日本へのM&Aの導入

企業間の買収や合併のことを、M&Aと言います。
企業の買収や合併というのは、今にはじまったことではなく、かつても行われていました。
小さな企業同士が、合併したり、子会社にするために買収したりするような形です。
関連する事業同士が行うことが多かったのではないでしょうか。
けれど、最近では、そのような昔ながらの企業買収や合併だけはなくなってきています。
まったく違った事業をしていた企業同士の買収、合併というのが行われてきています。
そこにあるのは、事業同士の有益性というだけではなく、経営的な有益性という視点もあるのでしょう。
とくに、こういった経営的な企業間買収や合併が増えるようになってきたころから、買収や合併についても、M&Aというかたちで総じて報じられるようになってきたように思います。
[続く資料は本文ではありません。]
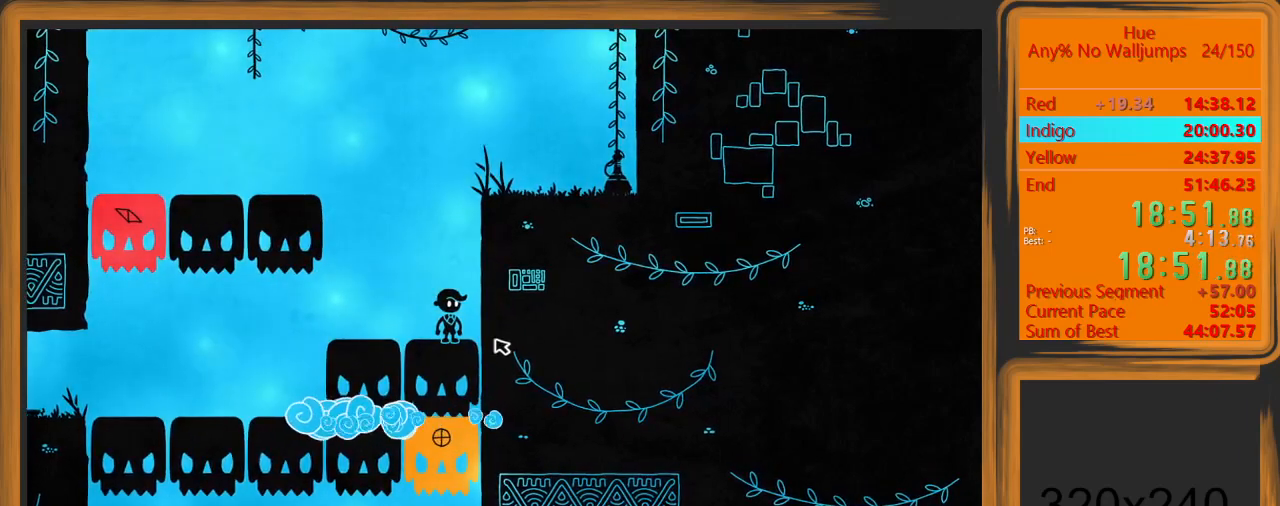
{"keys": [], "mouse": [], "events": []}
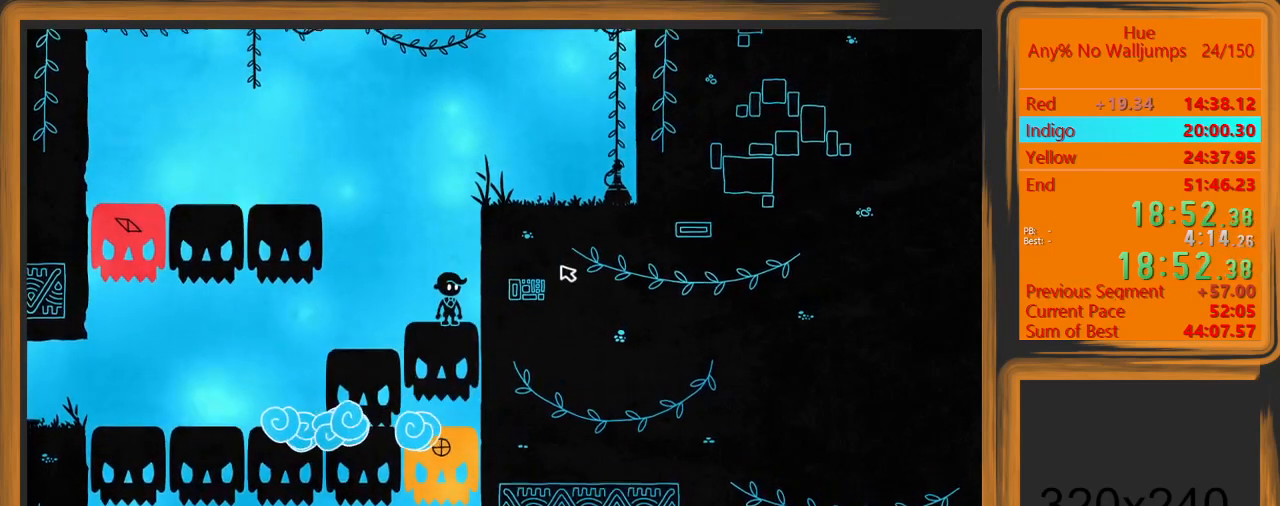
{"keys": ["d", "space"], "mouse": [], "events": [[467, "d", "down"], [467, "space", "down"]]}
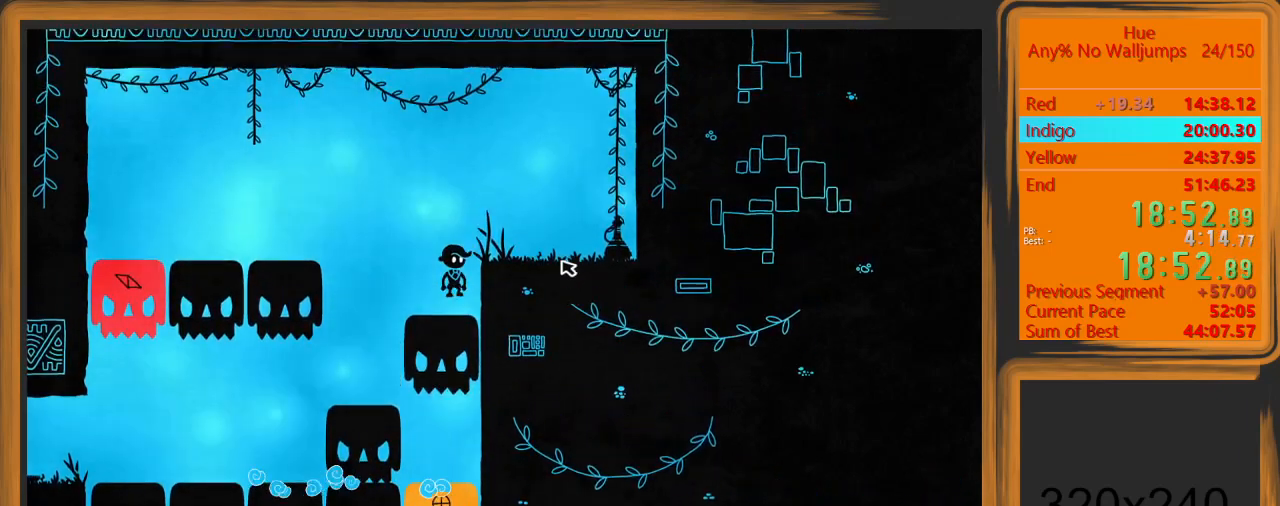
{"keys": ["d"], "mouse": [], "events": [[100, "space", "up"]]}
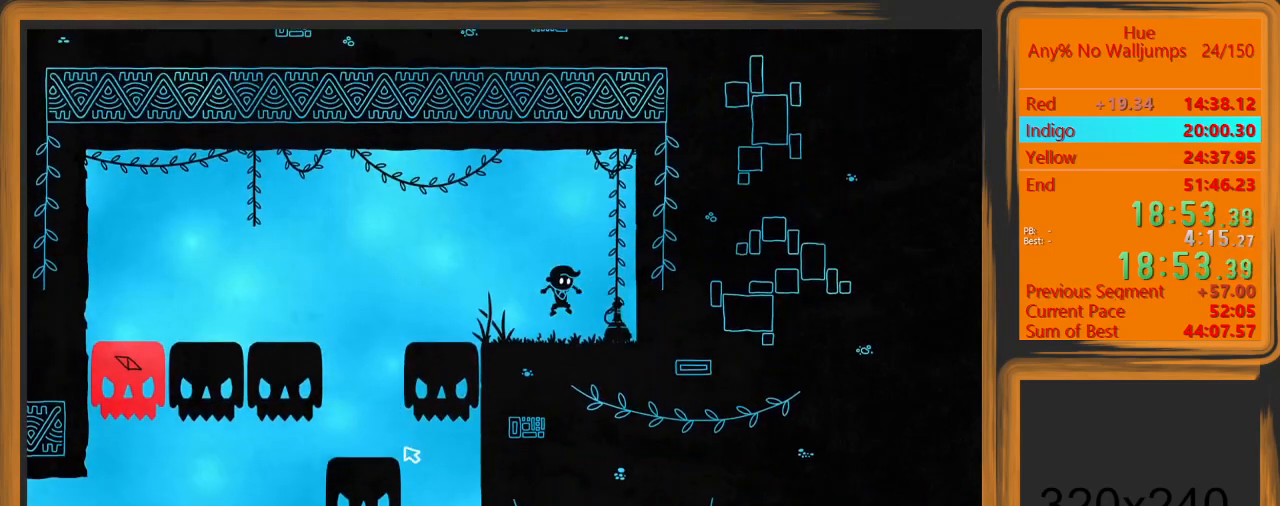
{"keys": ["a"], "mouse": [], "events": [[200, "mouse_left", "down"], [267, "a", "down"], [267, "d", "up"], [267, "mouse_left", "up"]]}
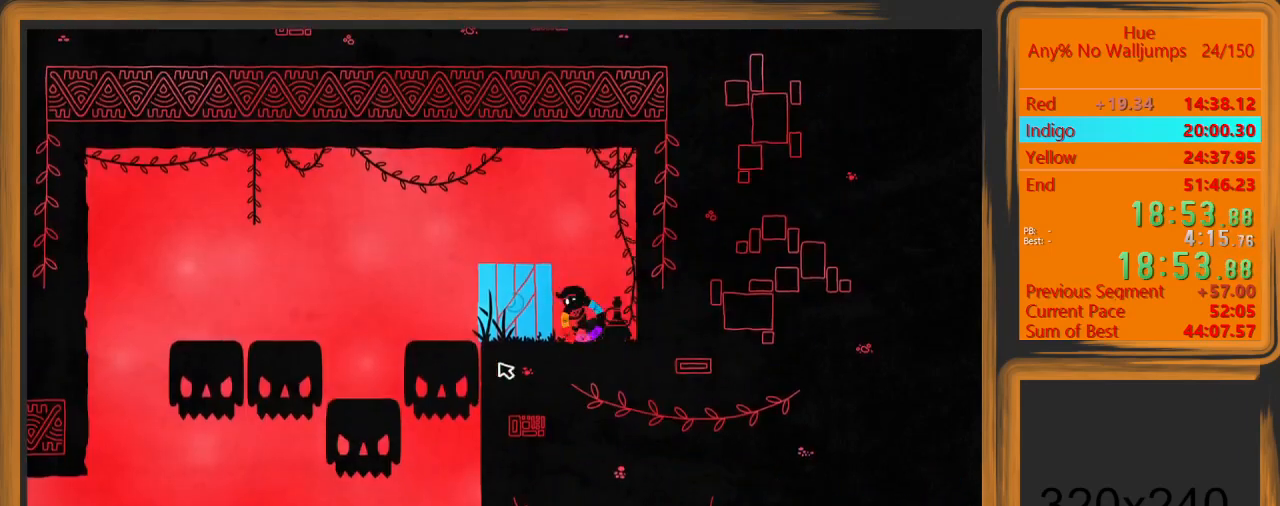
{"keys": ["a"], "mouse": [], "events": []}
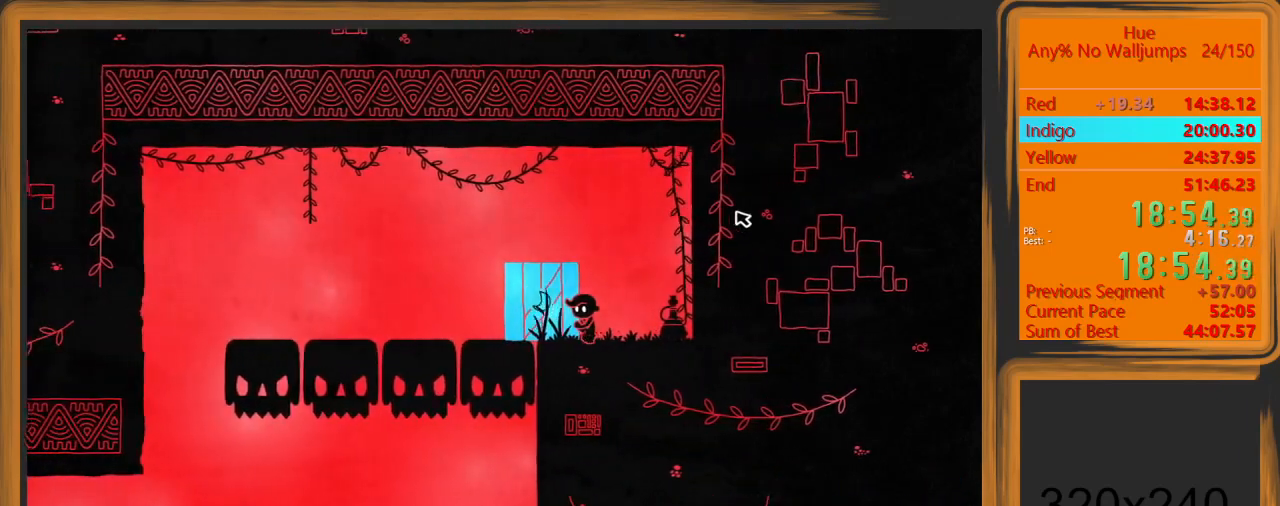
{"keys": ["a"], "mouse": [], "events": []}
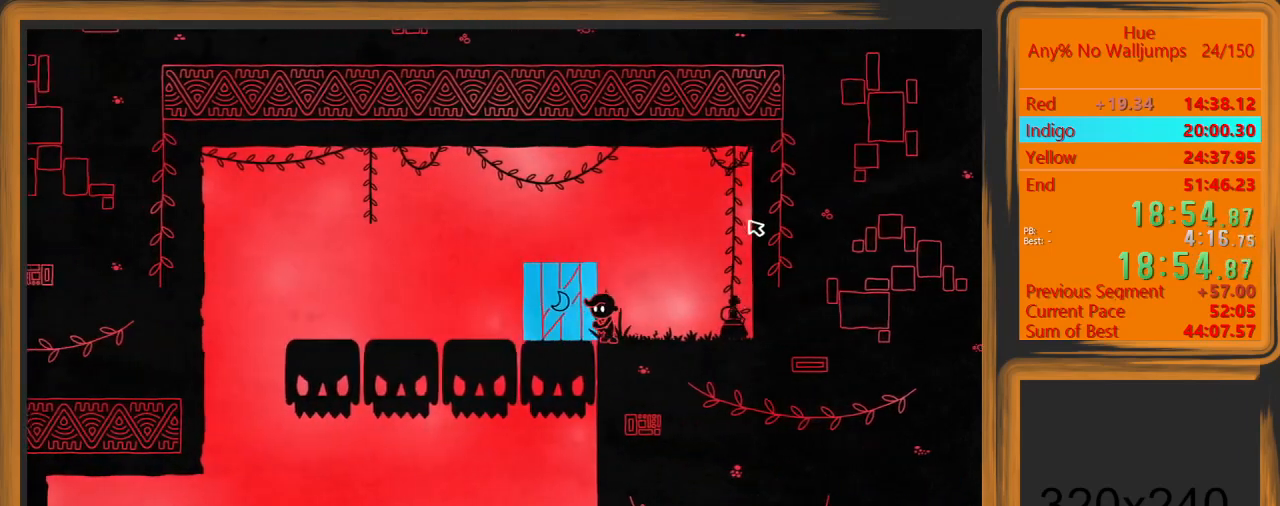
{"keys": ["a"], "mouse": [], "events": []}
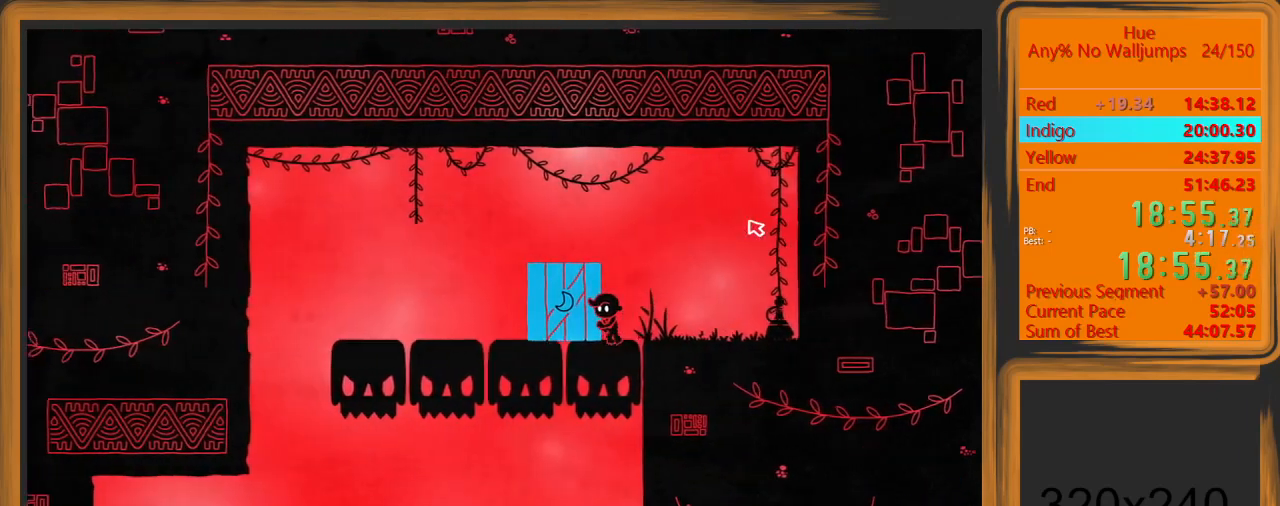
{"keys": ["a"], "mouse": [], "events": []}
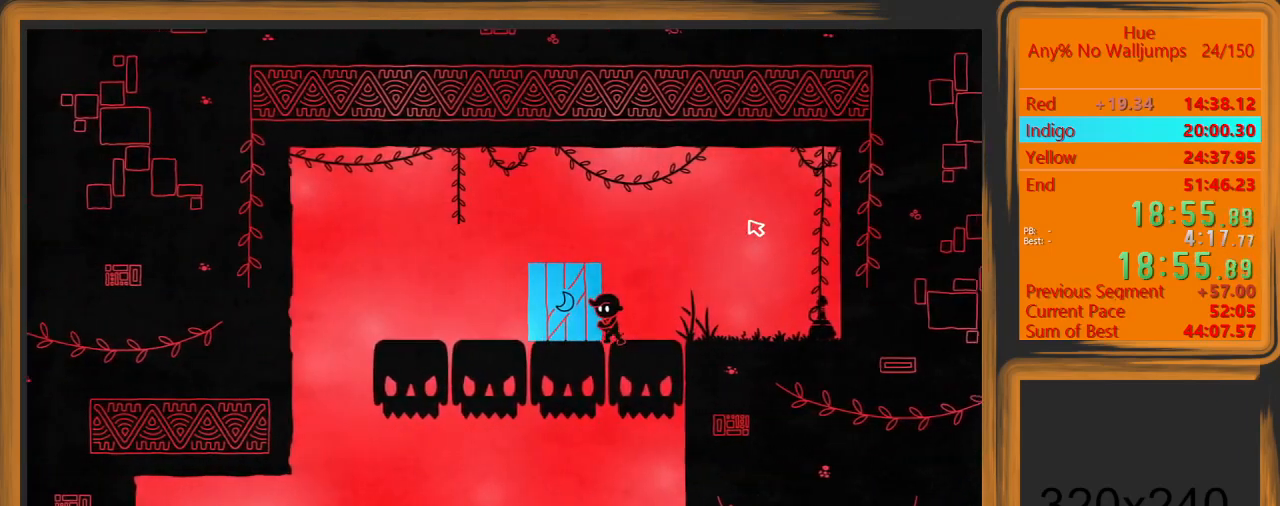
{"keys": ["a"], "mouse": [], "events": []}
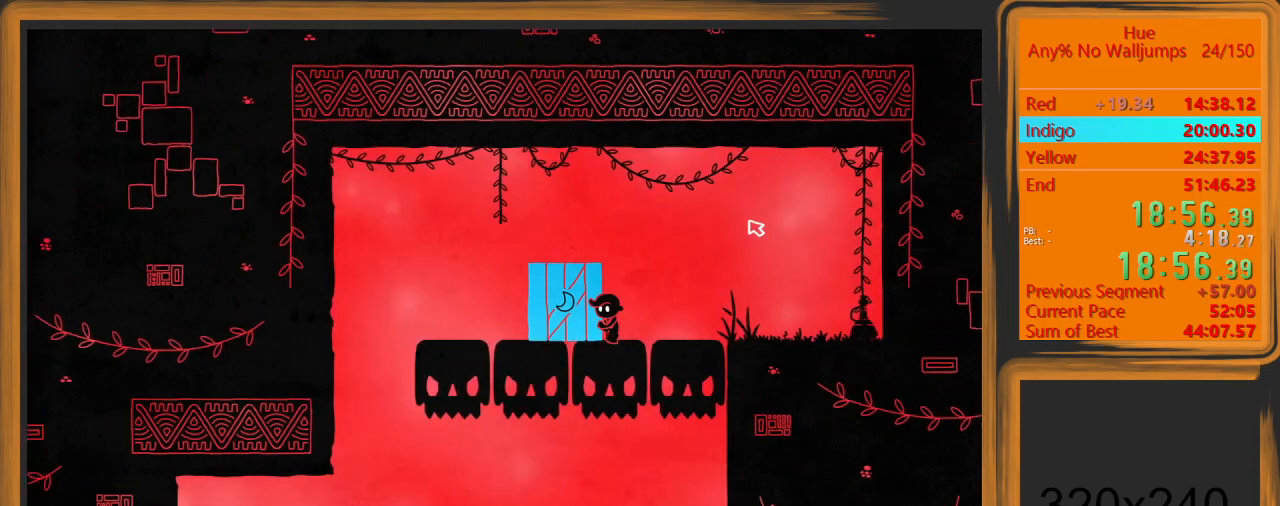
{"keys": ["a"], "mouse": [], "events": []}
M&Aという用語からわかるように、これはもともと英語をベースにしています。
そして、M&Aにまつわる用語についても、英語がもとになっているものが少なくありません。
これは、その用語が海外からきたというだけではなくて、M&Aの概念自体、そしてそれにまつわる手法やテクニックというものも、やはり外国からきたものだということを表しています。
日本の会社のありかたも、海外の手法に流れていっているようにも感じずにはいられません。
また、特に企業の買収で、買う側としてよく登場するところに、外国資本の会社が多かったりします。
こういった会社は、日本の事業を買収して、じぶんたちの会社を大きくしていくのです。
日本としても、買収されることで会社の事業規模が大きくなり、マーケットが広がるといったメリットもあるかもしれません。
けれど、突然外国の会社がじぶんたちの親会社になってしまうのですから、会社の内部としては、たくさんの対応に追われることになります。
社名が変わることもありますが、それだけではありません。
人員削減が行われたり、事業方針が変更になったり、部署の統廃合があったり、という具合です。
M&Aを行うことにより、メディアでよく報じられるのは、買収や合併による企業のメリットやデメリットです。
よく取り上げれているのは、株価が上がったり下がったりということや、事業の多角化、役員の人事交代などです。
けれど、実際はそれだけではありません。
そこで働く人に対しても、かなりの影響を及ぼすことになるのです。
そのような現場についても、もっとニュースやメディアも着目すべきかもしれません。